Advanced compression options:
--ultra Enable levels beyond 19, up to 22; requires more memory.
--fast[=#] Use to very fast compression levels. [Default: 1]
--adapt Dynamically adapt compression level to I/O conditions.
--long[=#] Enable long distance matching with window log #. [Default: 27]
--patch-from=REF Use REF as the reference point for Zstandard's diff engine.
-T# Spawn # compression threads. [Default: 1; pass 0 for core count.]
--single-thread Share a single thread for I/O and compression (slightly different than `-T1`).
--auto-threads={physical|logical}
Use physical/logical cores when using `-T0`. [Default: Physical]
-B# Set job size to #. [Default: 0 (automatic)]
--rsyncable Compress using a rsync-friendly method (`-B` sets block size).
--exclude-compressed Only compress files that are not already compressed.
--stream-size=# Specify size of streaming input from STDIN.
--size-hint=# Optimize compression parameters for streaming input of approximately size #.
--target-compressed-block-size=#
Generate compressed blocks of approximately # size.

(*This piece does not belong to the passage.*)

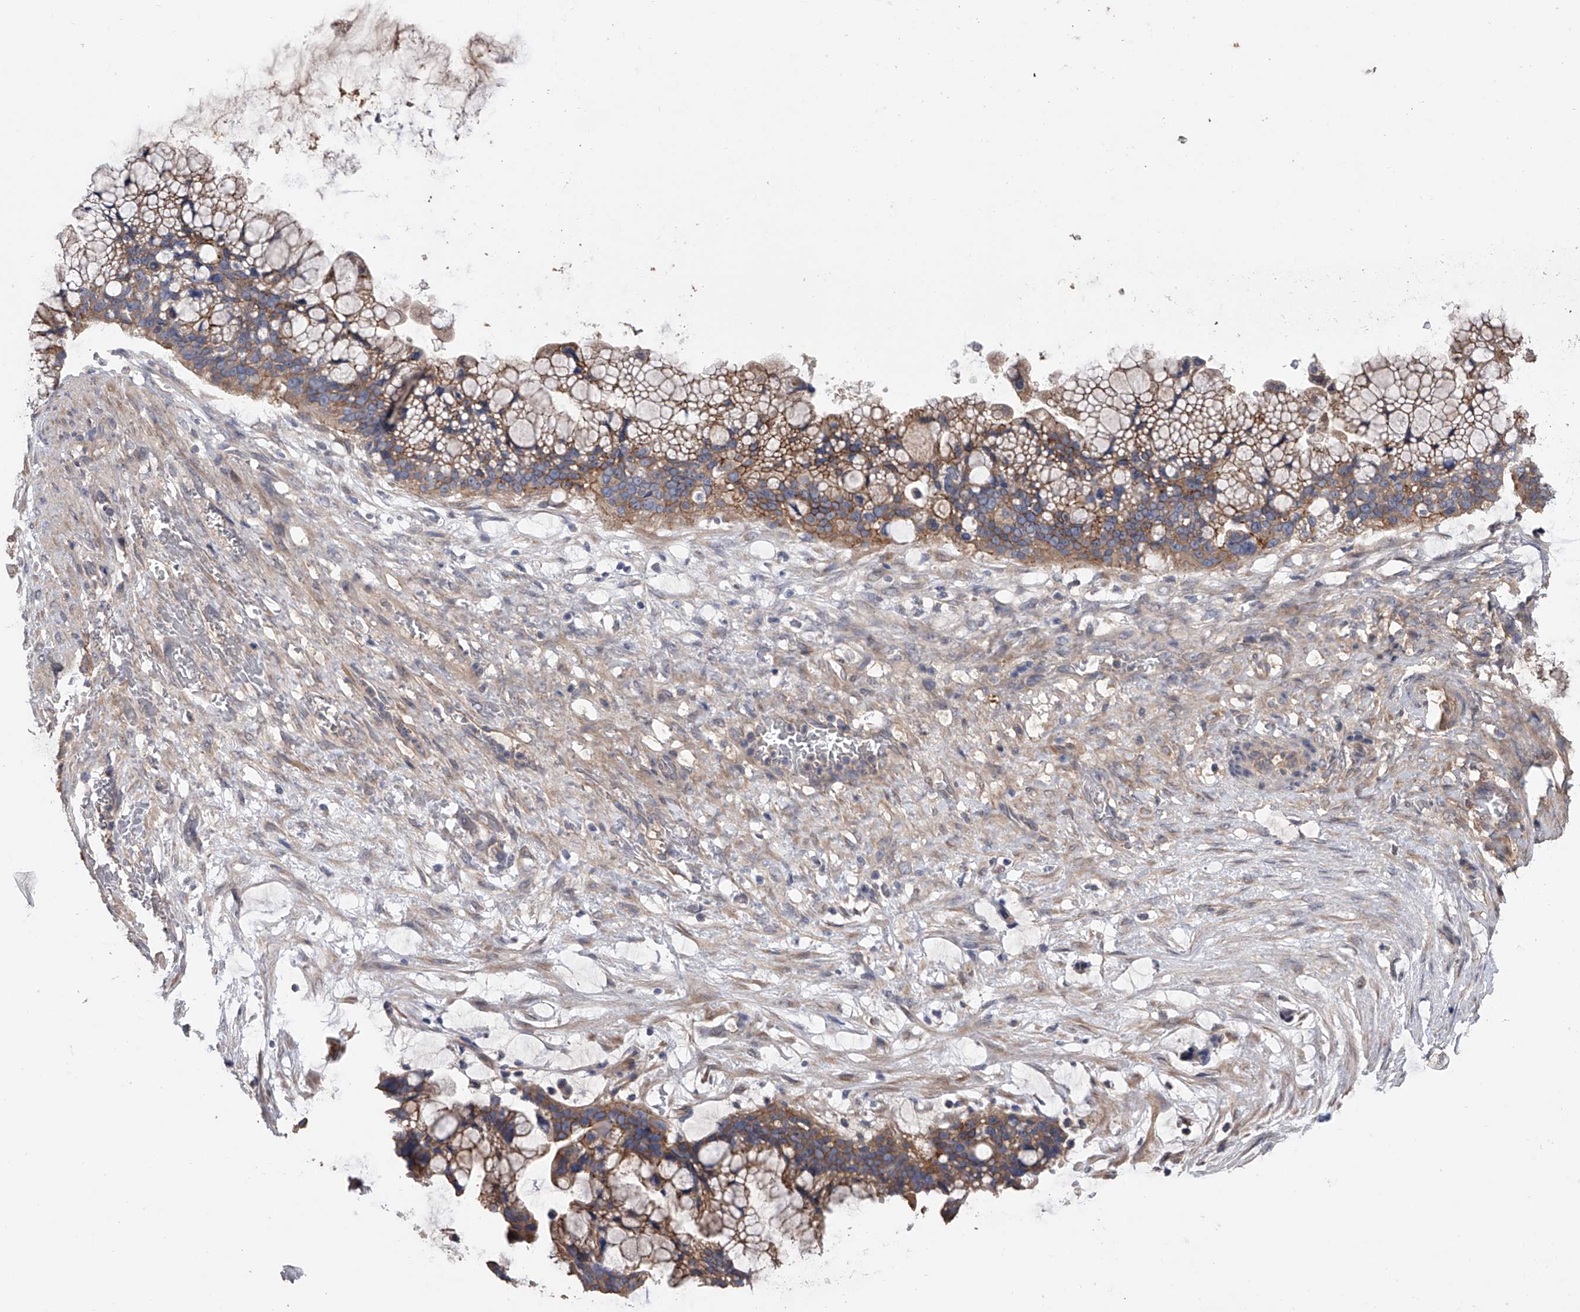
{"staining": {"intensity": "moderate", "quantity": ">75%", "location": "cytoplasmic/membranous"}, "tissue": "ovarian cancer", "cell_type": "Tumor cells", "image_type": "cancer", "snomed": [{"axis": "morphology", "description": "Cystadenocarcinoma, mucinous, NOS"}, {"axis": "topography", "description": "Ovary"}], "caption": "A brown stain highlights moderate cytoplasmic/membranous expression of a protein in human ovarian cancer tumor cells.", "gene": "ZNF343", "patient": {"sex": "female", "age": 37}}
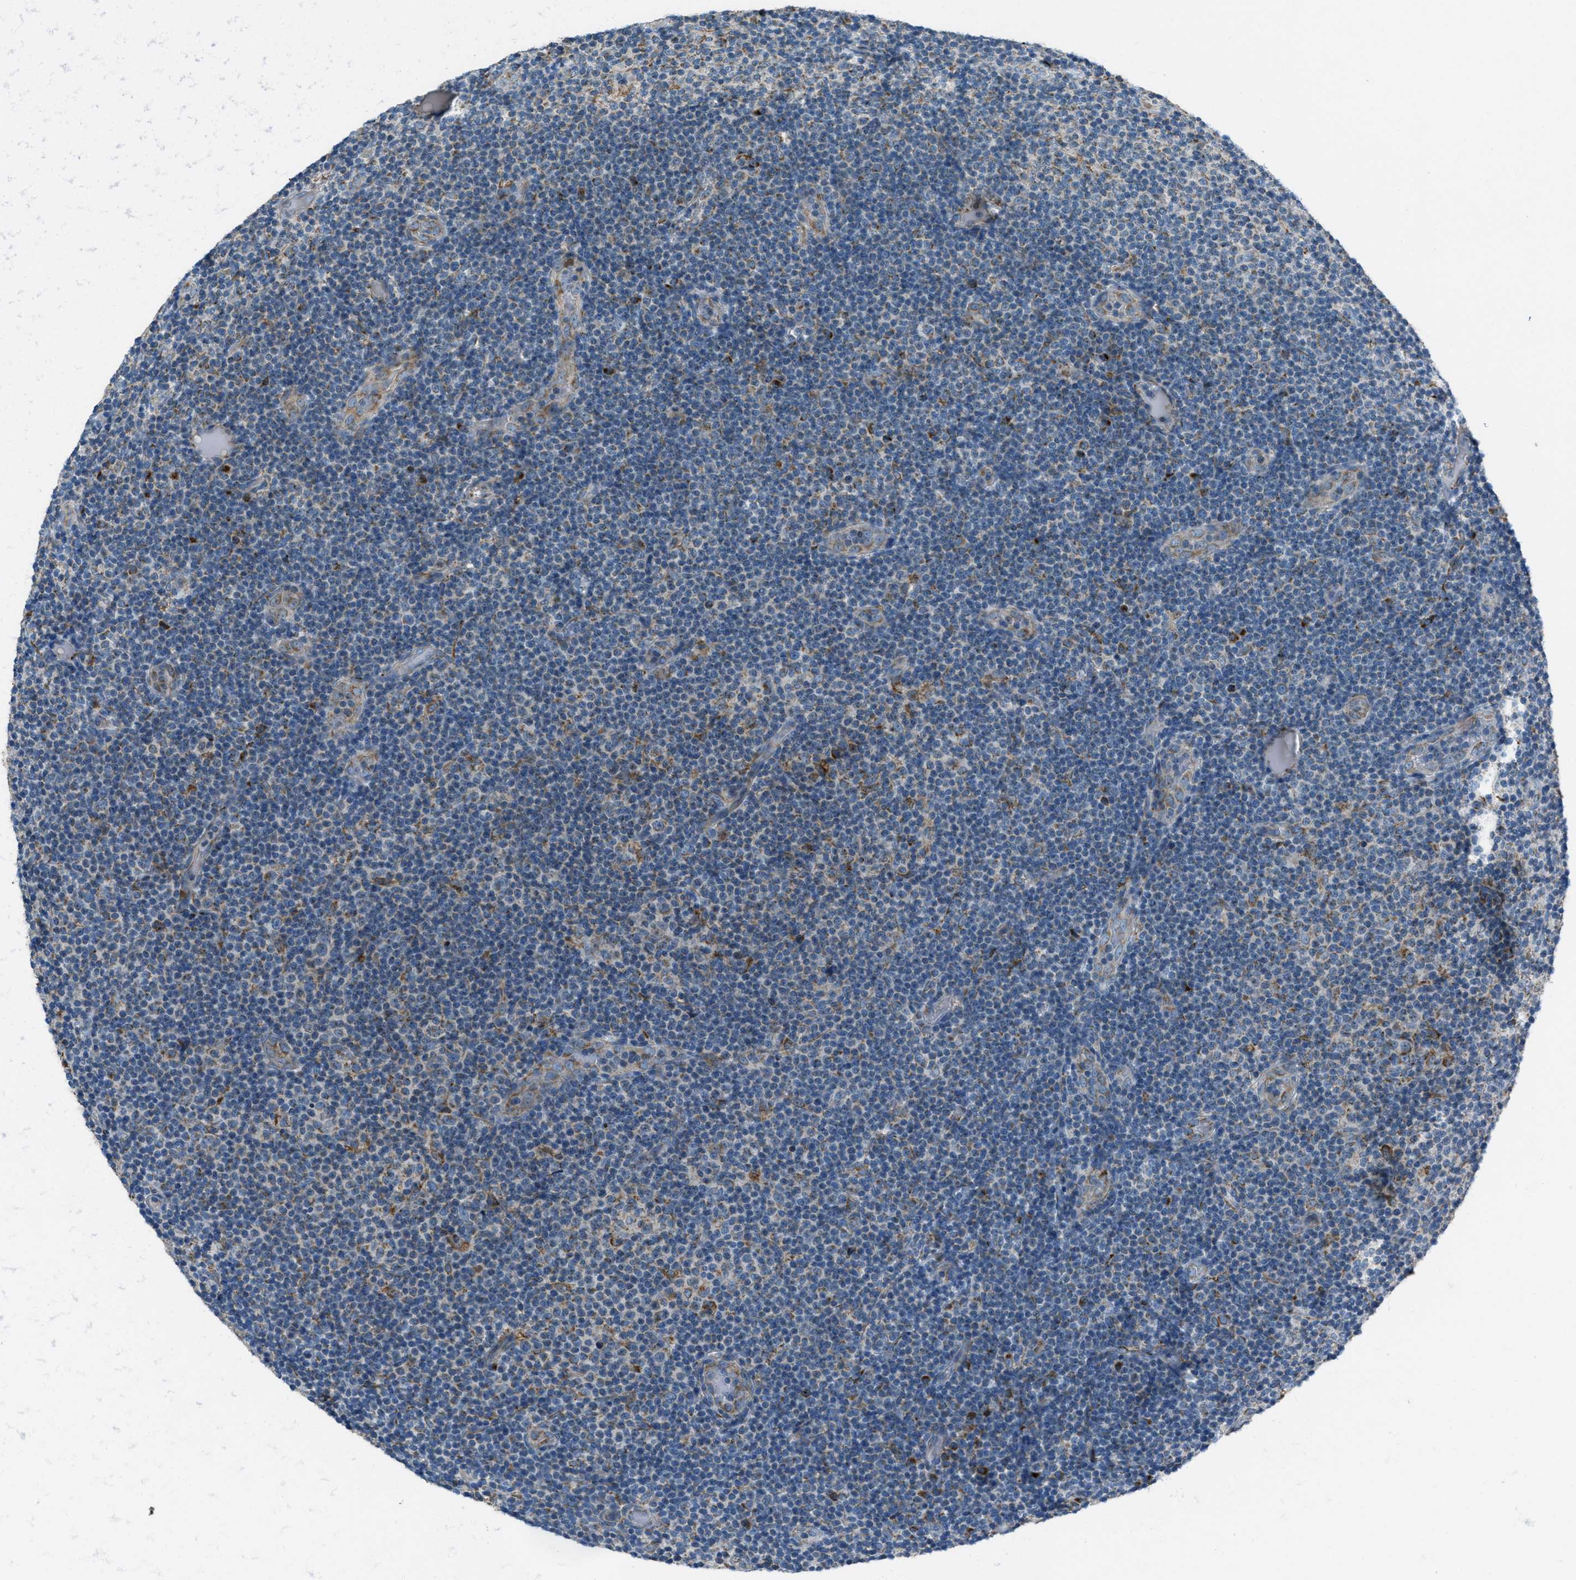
{"staining": {"intensity": "moderate", "quantity": "25%-75%", "location": "cytoplasmic/membranous"}, "tissue": "lymphoma", "cell_type": "Tumor cells", "image_type": "cancer", "snomed": [{"axis": "morphology", "description": "Malignant lymphoma, non-Hodgkin's type, Low grade"}, {"axis": "topography", "description": "Lymph node"}], "caption": "A brown stain highlights moderate cytoplasmic/membranous positivity of a protein in malignant lymphoma, non-Hodgkin's type (low-grade) tumor cells. The protein of interest is shown in brown color, while the nuclei are stained blue.", "gene": "BCKDK", "patient": {"sex": "male", "age": 83}}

--no-dictID Don't write `dictID` into the header (dictionary compression only).
--[no-]compress-literals Force (un)compressed literals.
--[no-]row-match-finder Explicitly enable/disable the fast, row-based matchfinder for
the 'greedy', 'lazy', and 'lazy2' strategies.
--format=zstd Compress files to the `.zst` format. [Default]
--format=gzip Compress files to the `.gz` format.
--format=xz Compress files to the `.xz` format.
--format=lzma Compress files to the `.lzma` format.
Advanced decompression options:
-l Print information about Zstandard-compressed files.
--test Test compressed file integrity.
-M# Set the memory usage limit to # megabytes.
--[no-]sparse Enable sparse mode. [Default: Enabled for files, disabled for STDOUT.]
--[no-]pass-through Pass through uncompressed files as-is. [Default: Disabled]
Dictionary builder:
--train Create a dictionary from a training set of files.
--train-cover[=k=#,d=#,steps=#,split=#,shrink[=#]]
Use the cover algorithm (with optional arguments).
--train-fastcover[=k=#,d=#,f=#,steps=#,split=#,accel=#,shrink[=#]]
Use the fast cover algorithm (with optional arguments).
--train-legacy[=s=#] Use the legacy algorithm with selectivity #. [Default: 9]
-o NAME Use NAME as dictionary name. [Default: dictionary]
--maxdict=# Limit dictionary to specified size #. [Default: 112640]
--dictID=# Force dictionary ID to #. [Default: Random]
Benchmark options:
-b# Perform benchmarking with compression level #. [Default: 3]
-e# Test all compression levels up to #; starting level is `-b#`. [Default: 1]
-i# Set the minimum evaluation to time # seconds. [Default: 3]
-B# Cut file into independent chunks of size #. [Default: No chunking]
-S Output one benchmark result per input file. [Default: Consolidated result]
--priority=rt Set process priority to real-time.